Charitable contributions from individuals, corporations, and foundations totaled an estimated $335.17 billion in 2013, up 4.4 percent, or 3 percent in inflation-adjusted dollars, from the revised estimate of $320.97 billion for 2012, a new report from the Giving USA Foundation and the Indiana University Lilly Family School of Philanthropy finds.
According to the fifty-ninth annual Giving USA report, giving by individuals — which accounted for 72 percent of total contributions — increased 4.2 percent (2.7 percent when adjusted for inflation) in 2013, to an estimated $240.60 billion. Driven in part by a 10.5 percent increase in grantmaking by community foundations, foundation giving rose 5.7 percent (4.2 percent adjusted for inflation), to $48.96 billion, while bequests increased 8.7 percent (7.2 percent adjusted for inflation), to $27.73 billion. Corporate giving — which includes cash and in-kind contributions from corporate giving programs as well as grants and gifts from corporate foundations — fell 1.9 percent (-3.2 percent adjusted for inflation), to $17.88 billion, even as grantmaking by corporate foundations rose an estimated 5 percent, to $5.7 billion.
"We are seeing clear gains in the total amount given by individuals in the last couple of years," said Giving USA Foundation chair L. Gregg Carlson. "In fact, the rise in contributions by individuals between 2011 and 2013 represents 73 percent of the growth in total giving during that period."
For the second straight year, giving in support of religious groups remained flat, falling an estimated 0.2 percent (-1.6 percent, adjusted for inflation), although it continued to receive the largest share (31 percent) of charitable giving. It was followed by giving to education, which jumped 8.9 percent (7.4 percent, adjusted for inflation), to $52.07 billion; human services ($41.51 billion, including $164 million in support of disaster relief efforts); health ($31.86 billion); public society-benefit ($23.89 billion); arts and culture ($16.66 billion); international affairs ($14.93 billion); and animal welfare and the environment ($9.72 billion).

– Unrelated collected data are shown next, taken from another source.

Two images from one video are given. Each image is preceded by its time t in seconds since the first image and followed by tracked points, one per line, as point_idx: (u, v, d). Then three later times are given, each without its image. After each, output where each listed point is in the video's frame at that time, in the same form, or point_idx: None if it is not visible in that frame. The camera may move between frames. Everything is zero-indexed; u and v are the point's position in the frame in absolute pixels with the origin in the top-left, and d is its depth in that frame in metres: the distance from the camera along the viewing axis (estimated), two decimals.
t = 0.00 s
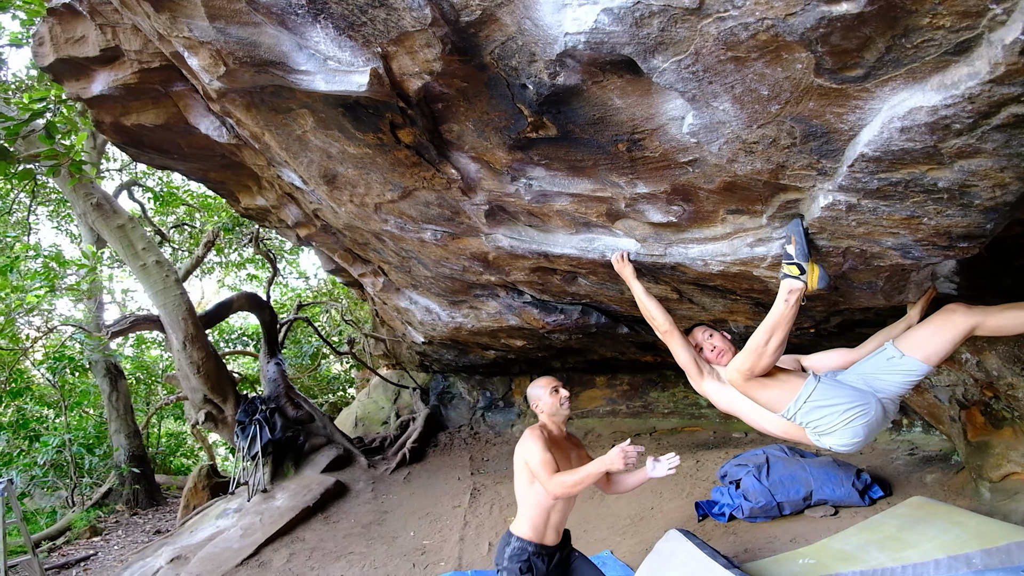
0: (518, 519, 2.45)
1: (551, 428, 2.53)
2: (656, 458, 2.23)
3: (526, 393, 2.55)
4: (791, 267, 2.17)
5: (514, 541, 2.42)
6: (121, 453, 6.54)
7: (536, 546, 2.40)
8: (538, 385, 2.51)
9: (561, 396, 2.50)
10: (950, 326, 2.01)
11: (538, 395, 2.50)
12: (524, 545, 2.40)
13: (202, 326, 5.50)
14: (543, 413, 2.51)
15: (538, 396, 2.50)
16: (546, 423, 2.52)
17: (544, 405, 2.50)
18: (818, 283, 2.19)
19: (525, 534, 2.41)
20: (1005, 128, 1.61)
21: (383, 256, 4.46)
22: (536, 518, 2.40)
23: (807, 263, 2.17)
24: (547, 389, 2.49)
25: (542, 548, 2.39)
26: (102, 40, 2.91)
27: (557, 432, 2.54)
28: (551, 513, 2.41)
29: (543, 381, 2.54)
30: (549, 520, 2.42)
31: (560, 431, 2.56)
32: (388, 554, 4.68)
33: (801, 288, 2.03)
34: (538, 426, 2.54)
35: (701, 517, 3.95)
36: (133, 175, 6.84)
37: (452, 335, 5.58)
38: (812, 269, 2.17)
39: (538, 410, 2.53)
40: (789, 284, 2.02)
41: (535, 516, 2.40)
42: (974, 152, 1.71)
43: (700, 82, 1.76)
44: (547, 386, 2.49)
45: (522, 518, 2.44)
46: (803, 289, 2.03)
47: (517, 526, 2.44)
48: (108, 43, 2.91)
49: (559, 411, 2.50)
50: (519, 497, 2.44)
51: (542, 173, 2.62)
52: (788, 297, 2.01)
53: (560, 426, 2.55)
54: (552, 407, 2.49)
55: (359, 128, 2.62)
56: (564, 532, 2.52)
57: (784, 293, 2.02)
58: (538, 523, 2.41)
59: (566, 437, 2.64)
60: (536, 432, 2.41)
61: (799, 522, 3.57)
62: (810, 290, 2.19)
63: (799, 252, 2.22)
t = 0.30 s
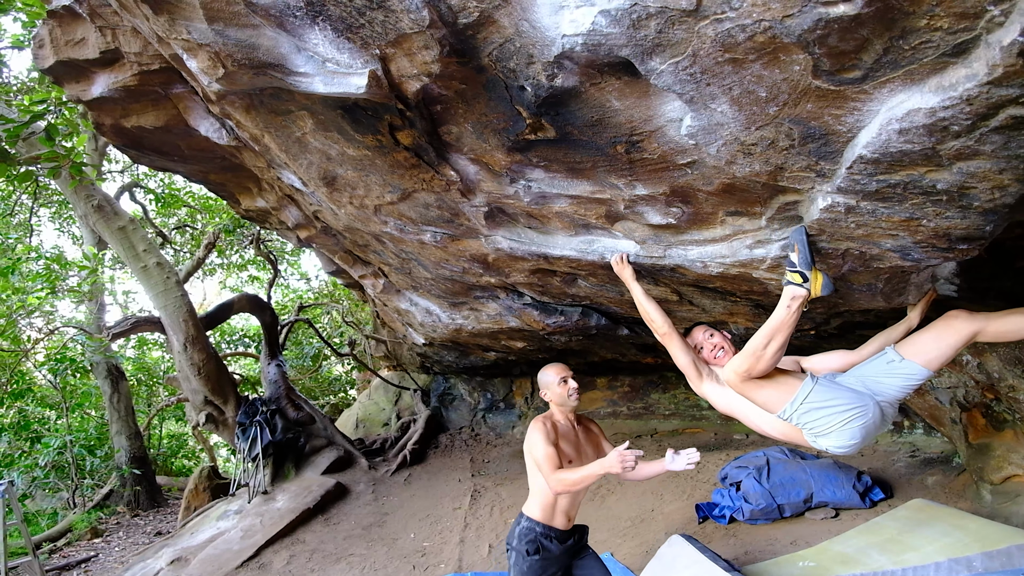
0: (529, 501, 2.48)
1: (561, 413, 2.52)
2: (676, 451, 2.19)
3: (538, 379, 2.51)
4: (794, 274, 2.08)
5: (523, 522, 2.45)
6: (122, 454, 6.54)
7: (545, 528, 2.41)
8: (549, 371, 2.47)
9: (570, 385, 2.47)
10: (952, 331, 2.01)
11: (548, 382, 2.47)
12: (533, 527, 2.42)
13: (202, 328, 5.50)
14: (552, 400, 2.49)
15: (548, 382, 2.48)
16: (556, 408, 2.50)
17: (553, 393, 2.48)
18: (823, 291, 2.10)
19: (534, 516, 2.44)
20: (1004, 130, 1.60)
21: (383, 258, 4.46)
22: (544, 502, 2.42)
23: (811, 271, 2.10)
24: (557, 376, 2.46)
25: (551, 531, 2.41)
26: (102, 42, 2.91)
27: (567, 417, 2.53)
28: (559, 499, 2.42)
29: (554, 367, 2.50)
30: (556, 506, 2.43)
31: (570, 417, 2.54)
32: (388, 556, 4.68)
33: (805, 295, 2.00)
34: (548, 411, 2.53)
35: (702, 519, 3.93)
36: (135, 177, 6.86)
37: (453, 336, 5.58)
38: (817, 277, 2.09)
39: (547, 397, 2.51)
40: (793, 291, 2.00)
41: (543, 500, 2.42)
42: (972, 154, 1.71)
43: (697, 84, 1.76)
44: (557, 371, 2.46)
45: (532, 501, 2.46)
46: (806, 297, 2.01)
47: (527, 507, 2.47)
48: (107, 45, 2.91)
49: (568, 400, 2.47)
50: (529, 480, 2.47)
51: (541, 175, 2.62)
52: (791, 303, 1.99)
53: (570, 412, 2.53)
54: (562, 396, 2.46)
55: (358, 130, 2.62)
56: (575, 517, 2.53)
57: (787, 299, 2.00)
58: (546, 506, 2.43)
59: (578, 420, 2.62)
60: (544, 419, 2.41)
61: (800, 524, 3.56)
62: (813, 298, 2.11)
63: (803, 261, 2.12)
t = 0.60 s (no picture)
0: (513, 523, 2.46)
1: (540, 429, 2.52)
2: (661, 459, 2.12)
3: (518, 396, 2.51)
4: (793, 275, 2.10)
5: (509, 545, 2.45)
6: (124, 453, 6.56)
7: (530, 551, 2.43)
8: (528, 388, 2.48)
9: (551, 402, 2.46)
10: (951, 333, 2.00)
11: (529, 399, 2.46)
12: (519, 550, 2.42)
13: (204, 328, 5.50)
14: (532, 418, 2.49)
15: (528, 399, 2.48)
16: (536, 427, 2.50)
17: (534, 410, 2.47)
18: (821, 292, 2.11)
19: (521, 539, 2.43)
20: (1001, 131, 1.60)
21: (384, 257, 4.46)
22: (529, 523, 2.41)
23: (808, 272, 2.10)
24: (537, 394, 2.46)
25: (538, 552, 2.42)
26: (103, 43, 2.92)
27: (546, 435, 2.53)
28: (542, 519, 2.41)
29: (533, 383, 2.50)
30: (541, 525, 2.42)
31: (549, 434, 2.55)
32: (389, 556, 4.68)
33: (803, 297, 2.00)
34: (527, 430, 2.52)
35: (702, 518, 3.94)
36: (137, 177, 6.88)
37: (454, 336, 5.59)
38: (814, 278, 2.09)
39: (528, 413, 2.50)
40: (791, 292, 2.00)
41: (527, 521, 2.41)
42: (970, 155, 1.71)
43: (695, 84, 1.76)
44: (536, 389, 2.46)
45: (516, 522, 2.45)
46: (804, 299, 2.02)
47: (512, 530, 2.46)
48: (108, 46, 2.92)
49: (548, 417, 2.47)
50: (512, 502, 2.45)
51: (541, 175, 2.62)
52: (789, 304, 1.99)
53: (549, 430, 2.54)
54: (542, 412, 2.46)
55: (358, 131, 2.62)
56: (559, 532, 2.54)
57: (786, 301, 2.00)
58: (531, 528, 2.42)
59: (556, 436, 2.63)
60: (524, 441, 2.40)
61: (800, 524, 3.56)
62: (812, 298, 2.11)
63: (800, 261, 2.14)
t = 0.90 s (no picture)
0: (503, 527, 2.48)
1: (521, 427, 2.52)
2: (642, 450, 2.29)
3: (497, 396, 2.51)
4: (793, 276, 2.12)
5: (502, 550, 2.46)
6: (125, 455, 6.57)
7: (523, 553, 2.44)
8: (508, 387, 2.48)
9: (531, 398, 2.47)
10: (951, 339, 2.01)
11: (510, 398, 2.47)
12: (513, 554, 2.44)
13: (205, 330, 5.51)
14: (513, 415, 2.49)
15: (508, 397, 2.48)
16: (518, 425, 2.50)
17: (515, 409, 2.48)
18: (822, 294, 2.06)
19: (511, 542, 2.44)
20: (997, 136, 1.61)
21: (384, 260, 4.47)
22: (518, 526, 2.44)
23: (809, 273, 2.08)
24: (517, 392, 2.46)
25: (531, 554, 2.43)
26: (104, 46, 2.94)
27: (527, 431, 2.53)
28: (532, 518, 2.45)
29: (512, 382, 2.51)
30: (531, 524, 2.45)
31: (531, 431, 2.55)
32: (389, 557, 4.69)
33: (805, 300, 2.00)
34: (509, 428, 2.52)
35: (701, 521, 3.94)
36: (138, 179, 6.90)
37: (454, 338, 5.59)
38: (815, 279, 2.06)
39: (509, 413, 2.50)
40: (792, 294, 2.00)
41: (516, 524, 2.44)
42: (966, 160, 1.72)
43: (694, 89, 1.77)
44: (515, 388, 2.46)
45: (506, 527, 2.47)
46: (805, 301, 2.01)
47: (503, 534, 2.48)
48: (110, 49, 2.93)
49: (530, 413, 2.48)
50: (500, 505, 2.46)
51: (541, 178, 2.63)
52: (790, 306, 1.99)
53: (530, 426, 2.54)
54: (524, 409, 2.47)
55: (359, 134, 2.63)
56: (551, 531, 2.56)
57: (786, 303, 2.00)
58: (521, 529, 2.44)
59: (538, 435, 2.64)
60: (505, 439, 2.41)
61: (799, 526, 3.57)
62: (812, 301, 2.07)
63: (800, 261, 2.15)
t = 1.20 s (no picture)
0: (505, 530, 2.48)
1: (520, 428, 2.53)
2: (640, 448, 2.35)
3: (495, 398, 2.51)
4: (790, 277, 2.12)
5: (504, 555, 2.47)
6: (126, 454, 6.59)
7: (526, 558, 2.45)
8: (505, 387, 2.49)
9: (530, 397, 2.47)
10: (951, 342, 2.01)
11: (508, 397, 2.47)
12: (515, 558, 2.45)
13: (206, 330, 5.51)
14: (512, 415, 2.50)
15: (506, 398, 2.49)
16: (517, 424, 2.51)
17: (514, 409, 2.48)
18: (817, 297, 2.06)
19: (514, 546, 2.45)
20: (997, 139, 1.62)
21: (386, 260, 4.48)
22: (519, 528, 2.44)
23: (807, 275, 2.08)
24: (514, 391, 2.47)
25: (534, 557, 2.44)
26: (107, 47, 2.95)
27: (527, 431, 2.54)
28: (534, 519, 2.45)
29: (510, 382, 2.52)
30: (533, 526, 2.46)
31: (530, 430, 2.56)
32: (390, 557, 4.70)
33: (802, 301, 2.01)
34: (508, 428, 2.53)
35: (702, 521, 3.94)
36: (140, 179, 6.91)
37: (455, 338, 5.60)
38: (813, 281, 2.06)
39: (508, 413, 2.51)
40: (789, 295, 2.00)
41: (518, 526, 2.44)
42: (966, 163, 1.73)
43: (695, 92, 1.78)
44: (514, 388, 2.47)
45: (507, 531, 2.48)
46: (802, 302, 2.01)
47: (505, 538, 2.48)
48: (112, 51, 2.95)
49: (529, 412, 2.48)
50: (501, 508, 2.47)
51: (542, 179, 2.64)
52: (786, 306, 2.00)
53: (529, 425, 2.55)
54: (522, 409, 2.47)
55: (361, 135, 2.64)
56: (553, 534, 2.56)
57: (782, 302, 2.01)
58: (524, 531, 2.45)
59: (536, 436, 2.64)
60: (506, 438, 2.42)
61: (800, 526, 3.57)
62: (808, 303, 2.07)
63: (798, 262, 2.14)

"We see that giving to the arts, health, the environment, and education has been consistently rising in the last three years," said Giving Institute chair David H. King. "These types of organizations, perhaps with a slight exception for health, are those for which donors reduced their support during the recession, when they tended to give to organizations serving what they may have perceived as more urgent needs. That would include entities like food pantries, homeless shelters, and even groups providing international relief. As the economy recovers, donors are restoring funding to those sectors in a strong way."